[Start of GIVEN RECORDS]

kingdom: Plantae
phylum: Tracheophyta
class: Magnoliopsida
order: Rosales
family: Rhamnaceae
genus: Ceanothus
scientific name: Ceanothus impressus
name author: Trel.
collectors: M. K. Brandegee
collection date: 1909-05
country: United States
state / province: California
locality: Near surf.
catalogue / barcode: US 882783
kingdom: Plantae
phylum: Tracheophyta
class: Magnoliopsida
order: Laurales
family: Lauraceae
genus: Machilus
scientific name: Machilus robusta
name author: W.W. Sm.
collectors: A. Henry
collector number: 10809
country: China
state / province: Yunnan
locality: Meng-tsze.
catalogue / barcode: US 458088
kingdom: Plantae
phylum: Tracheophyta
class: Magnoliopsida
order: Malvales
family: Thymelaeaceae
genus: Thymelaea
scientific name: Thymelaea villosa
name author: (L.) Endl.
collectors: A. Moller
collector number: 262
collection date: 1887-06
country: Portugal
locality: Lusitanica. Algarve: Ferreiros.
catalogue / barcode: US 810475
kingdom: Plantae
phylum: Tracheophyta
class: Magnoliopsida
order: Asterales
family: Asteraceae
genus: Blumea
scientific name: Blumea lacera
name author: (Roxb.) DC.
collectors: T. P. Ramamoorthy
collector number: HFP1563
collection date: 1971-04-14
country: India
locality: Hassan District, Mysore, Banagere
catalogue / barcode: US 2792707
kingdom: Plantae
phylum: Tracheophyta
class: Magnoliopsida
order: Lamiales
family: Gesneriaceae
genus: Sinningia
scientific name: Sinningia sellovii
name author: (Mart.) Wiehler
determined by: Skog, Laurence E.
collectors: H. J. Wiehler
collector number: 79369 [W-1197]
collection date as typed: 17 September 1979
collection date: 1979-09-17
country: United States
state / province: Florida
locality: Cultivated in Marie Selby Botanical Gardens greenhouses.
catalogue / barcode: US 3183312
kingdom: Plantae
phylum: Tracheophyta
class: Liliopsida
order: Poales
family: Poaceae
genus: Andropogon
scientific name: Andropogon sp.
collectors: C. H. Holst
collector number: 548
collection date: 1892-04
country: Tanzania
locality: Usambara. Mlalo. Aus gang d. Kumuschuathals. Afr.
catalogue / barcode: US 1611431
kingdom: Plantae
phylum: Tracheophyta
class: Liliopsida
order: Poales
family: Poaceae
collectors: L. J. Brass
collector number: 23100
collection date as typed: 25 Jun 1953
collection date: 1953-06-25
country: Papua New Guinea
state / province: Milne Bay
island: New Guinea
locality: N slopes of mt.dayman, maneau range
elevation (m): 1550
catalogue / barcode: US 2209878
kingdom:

[End of GIVEN RECORDS]

### REQUEST
Please give the lines from the start of the material through the line holding "country: India", inclusive, as a JSON list of strings with one string per line, leaving out any blank lines.

### REPLY TO THE TASK
[
  "kingdom: Plantae",
  "phylum: Tracheophyta",
  "class: Magnoliopsida",
  "order: Rosales",
  "family: Rhamnaceae",
  "genus: Ceanothus",
  "scientific name: Ceanothus impressus",
  "name author: Trel.",
  "collectors: M. K. Brandegee",
  "collection date: 1909-05",
  "country: United States",
  "state / province: California",
  "locality: Near surf.",
  "catalogue / barcode: US 882783",
  "kingdom: Plantae",
  "phylum: Tracheophyta",
  "class: Magnoliopsida",
  "order: Laurales",
  "family: Lauraceae",
  "genus: Machilus",
  "scientific name: Machilus robusta",
  "name author: W.W. Sm.",
  "collectors: A. Henry",
  "collector number: 10809",
  "country: China",
  "state / province: Yunnan",
  "locality: Meng-tsze.",
  "catalogue / barcode: US 458088",
  "kingdom: Plantae",
  "phylum: Tracheophyta",
  "class: Magnoliopsida",
  "order: Malvales",
  "family: Thymelaeaceae",
  "genus: Thymelaea",
  "scientific name: Thymelaea villosa",
  "name author: (L.) Endl.",
  "collectors: A. Moller",
  "collector number: 262",
  "collection date: 1887-06",
  "country: Portugal",
  "locality: Lusitanica. Algarve: Ferreiros.",
  "catalogue / barcode: US 810475",
  "kingdom: Plantae",
  "phylum: Tracheophyta",
  "class: Magnoliopsida",
  "order: Asterales",
  "family: Asteraceae",
  "genus: Blumea",
  "scientific name: Blumea lacera",
  "name author: (Roxb.) DC.",
  "collectors: T. P. Ramamoorthy",
  "collector number: HFP1563",
  "collection date: 1971-04-14",
  "country: India"
]